**Dataset records:**

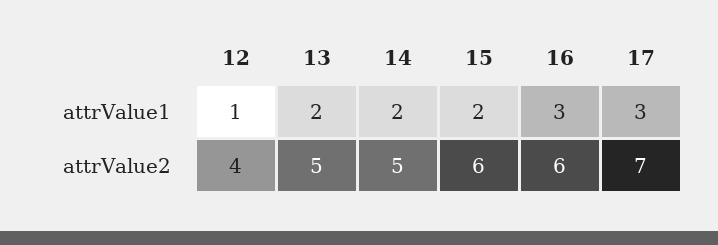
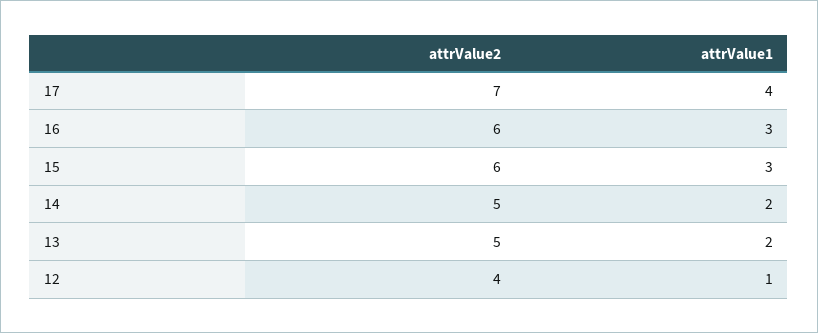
  {
    "12": {
      "attrValue1": 1,
      "attrValue2": 4
    },
    "13": {
      "attrValue1": 2,
      "attrValue2": 5
    },
    "14": {
      "attrValue1": 2,
      "attrValue2": 5
    },
    "15": {
-     "attrValue1": 2,
+     "attrValue1": 3,
      "attrValue2": 6
    },
    "16": {
      "attrValue1": 3,
      "attrValue2": 6
    },
    "17": {
-     "attrValue1": 3,
+     "attrValue1": 4,
      "attrValue2": 7
    }
  }

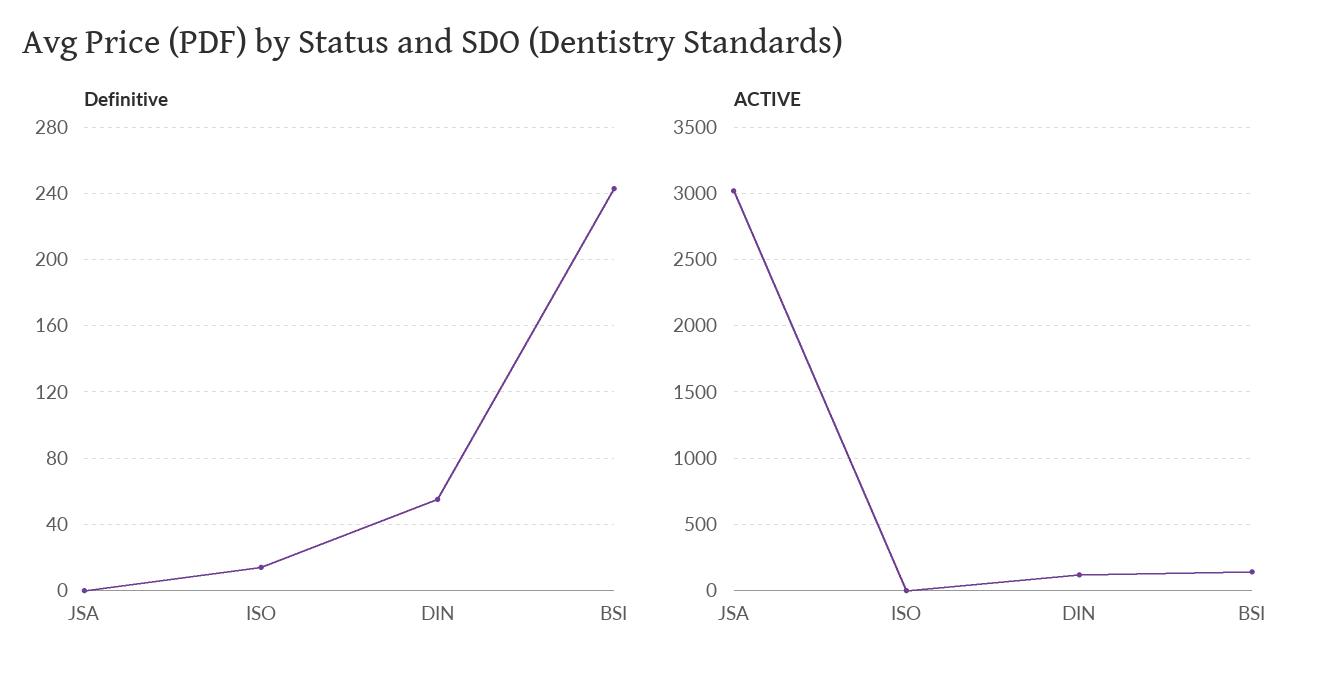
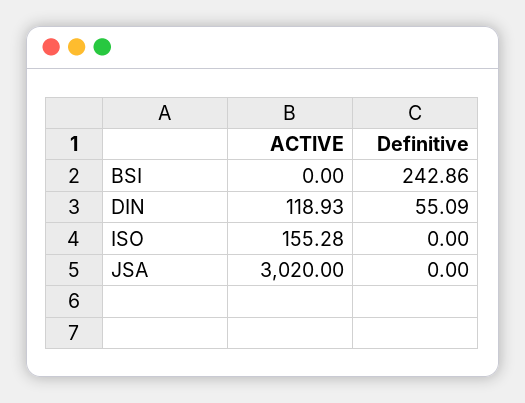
  {
    "Definitive": {
      "JSA": 0,
-     "ISO": 15,
+     "ISO": 0,
      "DIN": 55.09,
      "BSI": 242.86
    },
    "ACTIVE": {
      "JSA": 3020,
-     "ISO": 0,
+     "ISO": 155.28,
      "DIN": 118.93,
-     "BSI": 150
+     "BSI": 0
    }
  }

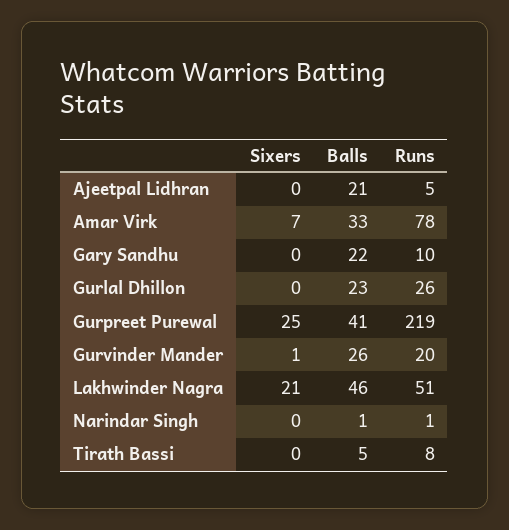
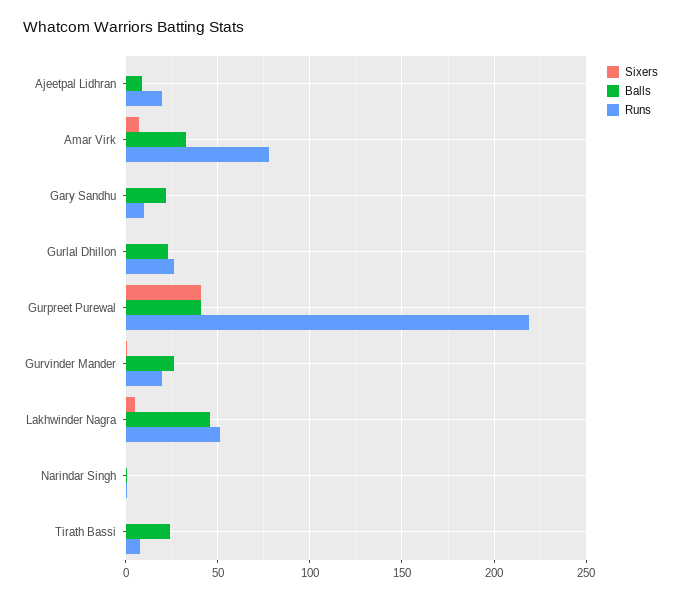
  {
    "Sixers": {
      "Ajeetpal Lidhran": 0,
      "Amar Virk": 7,
      "Gary Sandhu": 0,
      "Gurlal Dhillon": 0,
-     "Gurpreet Purewal": 25,
+     "Gurpreet Purewal": 40,
      "Gurvinder Mander": 1,
-     "Lakhwinder Nagra": 21,
+     "Lakhwinder Nagra": 5,
      "Narindar Singh": 0,
      "Tirath Bassi": 0
    },
    "Balls": {
-     "Ajeetpal Lidhran": 21,
+     "Ajeetpal Lidhran": 10,
      "Amar Virk": 33,
      "Gary Sandhu": 22,
      "Gurlal Dhillon": 23,
      "Gurpreet Purewal": 41,
      "Gurvinder Mander": 26,
      "Lakhwinder Nagra": 46,
      "Narindar Singh": 1,
-     "Tirath Bassi": 5
+     "Tirath Bassi": 25
    },
    "Runs": {
-     "Ajeetpal Lidhran": 5,
+     "Ajeetpal Lidhran": 20,
      "Amar Virk": 78,
      "Gary Sandhu": 10,
      "Gurlal Dhillon": 26,
      "Gurpreet Purewal": 219,
      "Gurvinder Mander": 20,
      "Lakhwinder Nagra": 51,
      "Narindar Singh": 1,
      "Tirath Bassi": 8
    }
  }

**Task goal:** Filter the records above and return every line that holds the word "Tirath".

**The answer:**
      "Tirath Bassi": 0
-     "Tirath Bassi": 5
+     "Tirath Bassi": 25
      "Tirath Bassi": 8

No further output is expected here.